Prior to the current outbreak, the world suffered six cholera pandemics. By the end of the nineteenth century, however, Europe and North America were free of the disease. The solution was simple: filtration and chlorination of the water supply. Filtering alone reduces not only the spread of cholera but cuts typhoid significantly. Combining filtration with chlorine eliminates waterborne diseases. A warmer climate, if it were to occur, would not reduce the effectiveness of these water purification measures.

In January 1991, after many disease free decades, cholera began sickening villagers in Chancay, Peru, a port less than 40 miles north of Lima. From there it spread rapidly up and down the coast. From that outbreak to the end of 1995, Latin America has reported over 1 million cases -- many went unreported -- and 11,000 deaths. The illness spread from Peru, to Ecuador, Colombia, then Brazil. Eight months after appearing in Peru, it reached Bolivia. By the end of 1992, virtually all of South and Central America, from Mexico to Argentina had confirmed cases. Cholera has also entered the United States; however, with the exception of a few cases brought on from eating raw tainted shellfish, virtually all cases were contracted abroad. Seventy-five cases, nearly half of the total 160 reported to the CDC between 1992 and 1994, originated on a single flight from Lima in 1992!

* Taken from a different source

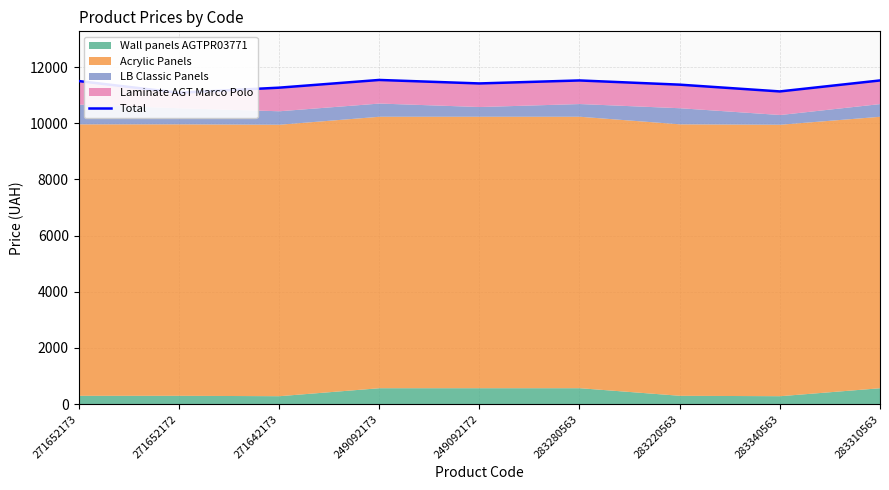

At which category does the data reach its first local valley?

271652172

What went wrong to bring an end to Latin America's 100 years of freedom from cholera? Rita Colwell theorizes that an El Niño led to a plankton bloom that multiplied the hosts of V. cholerae. But El Niños have been occurring with some regularity for many years without producing a cholera epidemic. As the chart shows the coast of Peru in 1991 was not even particular warm compared to a number of other years. Even if El Niño were in part the culprit, the basic cause lies elsewhere. Based on U.S. Environmental Protection Agency studies showing that chlorine might create a slight cancer risk, authorities in Peru had decided not to chlorinate their country's drinking water. Perhaps they also thought they would save money. Chlorination, however, is the single most effective preventive of cholera and other waterborne diseases. After the fiasco in Peru, the E.P.A. determined in 1992 that there was no demonstable link between chlorinated drinking water and cancer. It was too late; the harm had been done. Peru's misplaced environmentalism led to more than 300,000 victims in that country alone.

Cholera is a disease of poverty, crowding, and unsanitary conditions. A warmer climate will not carry this disease to affluent countries; but in the Third-World, economic growth can bring freedom from this and many other diseases. We should not impose costs on us or on others that would reduce the resources needed to bring clean water and good sanitation to Latin America, Africa and Asia.

References:

Rita R. Colwell. "Global Climate and Infectious Disease: The Cholera Paradigm," Science 274 (20 December 1996): 2025-2031.

Arno Karlen. Man and Microbes New York: Simon & Schuster 1995.

Barbara E. Mahon, et al. "Reported Cholera in the United States, 1992-1994," JAMA (July 24/31, 1996): 307-312.

Pan American Health Organization, Comunicable Disease: Cholera Surveillance Information.

Christopher Anderson. "Cholera Epidemic Traced to Risk Miscalculation," Nature 354 (28 November 1991): 255.